Database access and interface

MalVac Database is freely available [32]. A user friendly web-based interface allows users to explore the site and fetch the data corresponding to their queries. For example, if the user needs to search database for data on a set of proteins given by their ORF identification tags one starts with clicking the "Database Search" button (Figure 2). This would take the user to the "MalVac Query Page". Here the user can search the database for adhesin proteins and their attributes corresponding to one or more ORF identification tags of a species or against a specific Keyword. To fetch the required data the corresponding checkboxes need to be toggled 'on' followed by clicking the submit button (Figure 3).
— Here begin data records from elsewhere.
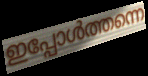
ഇപ്പോൾത്തന്നെ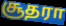
சூதரா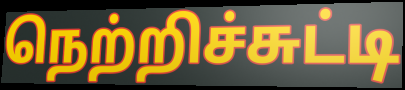
நெற்றிச்சுட்டி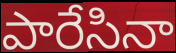
పారేసినాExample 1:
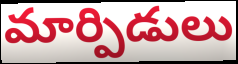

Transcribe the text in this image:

మార్పిడులు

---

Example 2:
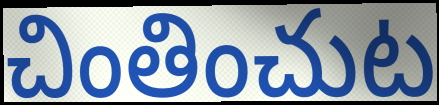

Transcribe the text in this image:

చింతించుట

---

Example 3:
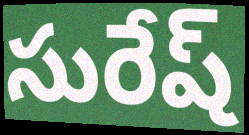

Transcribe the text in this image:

సురేష్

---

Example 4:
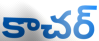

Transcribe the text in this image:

కాచర్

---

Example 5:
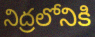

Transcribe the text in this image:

నిద్రలోనికి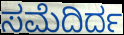
ಸಮೆದಿರ್ದ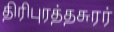
திரிபுரத்தசுரர்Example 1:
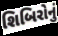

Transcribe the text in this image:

શિબિરોનું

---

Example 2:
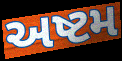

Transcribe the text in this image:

અષ્ટમ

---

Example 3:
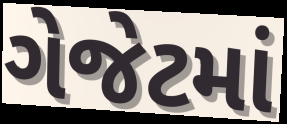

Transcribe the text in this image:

ગેજેટમાં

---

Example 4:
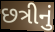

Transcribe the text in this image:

છત્રીનું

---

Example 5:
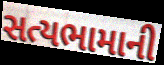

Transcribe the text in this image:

સત્યભામાનીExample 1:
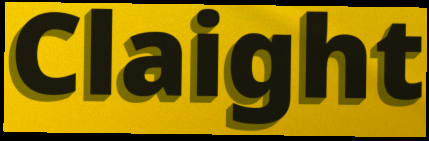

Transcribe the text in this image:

Claight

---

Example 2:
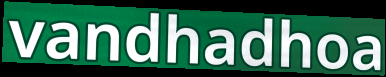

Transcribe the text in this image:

vandhadhoa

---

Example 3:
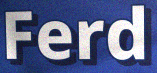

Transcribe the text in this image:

Ferd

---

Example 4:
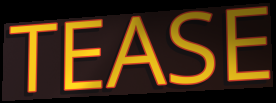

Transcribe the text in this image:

TEASE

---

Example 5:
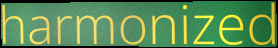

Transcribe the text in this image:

harmonizedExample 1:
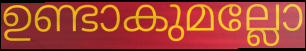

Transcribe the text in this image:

ഉണ്ടാകുമല്ലോ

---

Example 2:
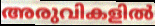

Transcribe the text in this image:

അരുവികളിൽ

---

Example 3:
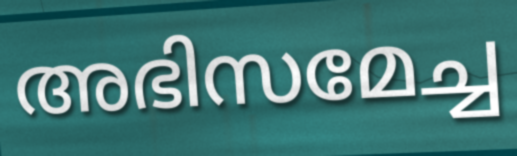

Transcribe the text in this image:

അഭിസമേച്ച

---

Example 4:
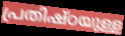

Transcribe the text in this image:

പ്രതിഷ്ഠയുള്ള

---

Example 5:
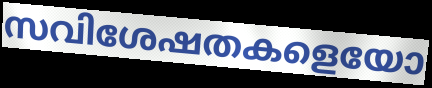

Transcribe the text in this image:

സവിശേഷതകളെയോ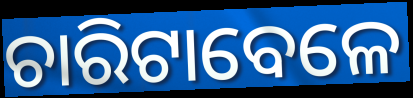
ଚାରିଟାବେଳେ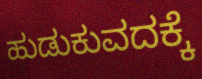
ಹುಡುಕುವದಕ್ಕೆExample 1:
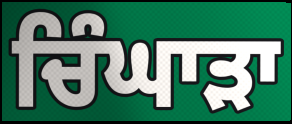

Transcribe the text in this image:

ਚਿੰਘਾੜਾ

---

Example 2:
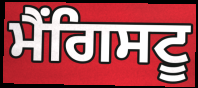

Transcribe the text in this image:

The results are displayed in convenient tabular format and a facility to export the entire data has been provided. To get the Epitope and Allergen data the user must provide a specific ORF ID along with the species selected.

Figure 2
figure 2

The Home page of MalVac. The "Database Search" facility can be used for first level search. Advanced search is provided in the "Search Tools" facility. "Other links" would take users to other websites of malaria for obtaining additional details and the "Known Vaccines" tab describes the details of the currently known vaccine candidates.

Figure 3
figure 3

The MalVac Query Page. Default selections are MAAP score and ORF ID.
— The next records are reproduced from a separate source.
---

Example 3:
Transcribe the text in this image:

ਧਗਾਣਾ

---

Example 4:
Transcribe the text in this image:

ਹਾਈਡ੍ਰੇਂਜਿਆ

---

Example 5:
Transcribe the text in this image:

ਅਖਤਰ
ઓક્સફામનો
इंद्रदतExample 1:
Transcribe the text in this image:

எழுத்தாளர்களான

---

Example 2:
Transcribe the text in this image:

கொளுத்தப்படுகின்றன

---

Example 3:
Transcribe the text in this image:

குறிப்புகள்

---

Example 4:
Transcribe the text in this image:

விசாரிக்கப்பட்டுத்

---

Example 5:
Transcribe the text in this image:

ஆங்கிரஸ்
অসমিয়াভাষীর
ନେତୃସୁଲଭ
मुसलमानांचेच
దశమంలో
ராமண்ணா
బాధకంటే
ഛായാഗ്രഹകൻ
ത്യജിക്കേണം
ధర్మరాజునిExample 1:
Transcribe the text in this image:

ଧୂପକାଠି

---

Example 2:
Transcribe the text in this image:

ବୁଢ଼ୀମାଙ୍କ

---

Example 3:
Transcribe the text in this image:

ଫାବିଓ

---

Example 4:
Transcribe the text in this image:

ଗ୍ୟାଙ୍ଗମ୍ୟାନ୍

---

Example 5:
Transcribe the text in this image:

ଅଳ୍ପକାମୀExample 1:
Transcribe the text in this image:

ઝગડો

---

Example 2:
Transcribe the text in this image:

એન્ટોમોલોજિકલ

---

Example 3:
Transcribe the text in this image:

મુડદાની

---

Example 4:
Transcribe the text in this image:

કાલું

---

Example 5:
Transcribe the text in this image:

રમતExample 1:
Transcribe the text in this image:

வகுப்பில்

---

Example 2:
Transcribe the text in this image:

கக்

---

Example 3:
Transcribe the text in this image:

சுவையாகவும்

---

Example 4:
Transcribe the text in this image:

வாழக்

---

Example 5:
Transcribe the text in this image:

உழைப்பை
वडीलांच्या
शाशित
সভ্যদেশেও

Advanced search facility of predicted malarial adhesins is also provided where the results can be filtered on the basis of Protein length, number of transmembrane spanning regions, localization and reliability class, presence or absence of betawraps, paralogs, orthologs, hits to Conserved Domain Database and Human Reference proteins (retrieved from NCBI through ftp on April 22, 2008). The results obtained can be exported by the user. The known vaccines link takes user to the page containing the list of known vaccine candidates provided in tabular form. This data can again be exported by the user. Facility to post comments by the user has been provided in MalVac web interface. Users can post their value added comments and suggestions on specific genes based on their own experience through the comment posting page of MalVac.

Results and Discussion

MalVac Database contains analysis data on 332 potential vaccine candidates on three most important Plasmodium species. Of these, 161 are from P. falciparum, 137 are from P. vivax and 34 are from P. yoelii. First level of searching and retrieval of data is possible either through ORF ID or keywords. Multiple ORF IDs can be submitted using comma separation. Keywords can be used singly. If multiple keywords are used then the search is implemented using the AND Boolean. In the case of searching for epitope data, due to their huge size, data are conveniently retrieved in a singular mode for each ORF ID specifically. All data can be exported conveniently as a text file.

The database houses detailed information on these vaccine candidates analysed through 20 algorithms important from the view of reverse vaccinology. The analysis through these algorithms provide a broad range of information regarding Orthologs, Paralogs, BetaWraps, Localization, Transmembrane spanning regions, Signal Peptides, Conserved domains, similarity to Human Reference Proteins, T-cell epitopes, B-cell epitopes, Discotopes, and Allergen predictions.

Advanced level searches are also provided. In this facility users can search using combined feature selection. The most immediate application of such a scheme is in filtering for candidate proteins meeting a certain set of specifications. For example users formulate their queries by selecting for proteins that have less (or greater) than a specified number of transmembrane domains and less (or greater) than a specified length of protein. The features on which users can formulate their search could be based on Protein length, number of transmembrane spanning regions, localization-reliability class, presence or absence of betawraps, paralogs, orthologs, hits to CDD and human reference proteins in the advanced search page. The results obtained can be exported by the user.

Conclusion

MalVac database was built as a community resource to aid malaria vaccinologists. MalVac is freely available with facility to export data and use for user's convenience [32].